I'm on this diet ... I've lost about 110 lbs since last March; but I still have about 13 lbs to lose, and it's proving to be very difficult. I'm not bragging, girls; if I had to do this again, I don't think I could. My motivation has been to stay out of the plus-size sections. I want to buy pretty clothes, clothes made for women of my height. Evenso, there are a few shops that won't cater to me; testosterone has made me an XL (it's the shoulders), and some stores don't sell to XLs. But most do.

Weekends are my days to eat and drink what I want, within reason. During the week, I try to be strict with myself; on weekends, I guess I go a little crazy. Today, I'm drinking my signature low-calorie alcoholic drink (rum & diet coke), eating popcorn and watching  a movie I've seen several times. And that's what motivates me to write.

"Private Benjamin" (1980) is a Goldie Hawn vehicle and a bit of fluff, cinematically speaking; and yet, this morning it has moved me to tears. The first thing to notice is Goldie Hawn herself. This cis woman has no chest! Seriously. The next time you feel like despairing over your deficiency in the boob department, take a look at Goldie Hawn. She got short-changed, just as we did.
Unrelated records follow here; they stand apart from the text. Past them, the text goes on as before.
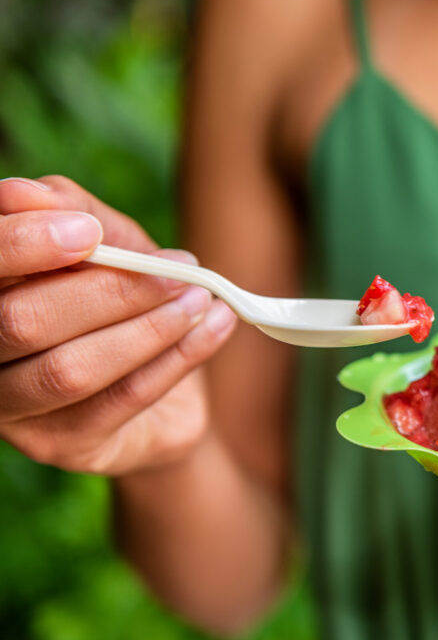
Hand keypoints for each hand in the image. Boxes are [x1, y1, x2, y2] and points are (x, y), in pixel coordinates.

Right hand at [0, 176, 236, 474]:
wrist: (165, 390)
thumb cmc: (123, 301)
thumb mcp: (110, 244)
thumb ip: (73, 214)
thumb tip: (28, 193)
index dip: (19, 246)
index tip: (86, 231)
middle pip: (19, 323)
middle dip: (108, 291)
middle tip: (180, 269)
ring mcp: (13, 412)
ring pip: (71, 370)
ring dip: (149, 329)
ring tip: (202, 300)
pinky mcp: (62, 446)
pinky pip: (121, 401)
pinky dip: (177, 359)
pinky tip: (215, 328)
But it didn't stop her from having a full and rewarding life.

Something else ... I'm a transbian, never attracted to men – well, other than the obligatory homosexual fantasy at age 14 – but this movie ... before I knew who I was, I used to watch this movie and imagine I was Armand Assante. So over-the-top gorgeous. This morning, I'm wanting to be Goldie Hawn – not because I want to sleep with Assante (seems kind of ridiculous); nevertheless, I *do* understand the attraction. He's so *male,* so over-the-top staff to my distaff. Although I don't feel anything for him sexually, some part of me goes, "Wow, give me some of that."  I would love to be adored by someone who is so obviously a babe.

It's a little confusing; but I'm able to laugh at it, nonetheless. I'm 60 years old, there is no romance in my future (been there, done that); at the moment, all I want is to live my life as a woman and in peace.

I hope life doesn't have other plans.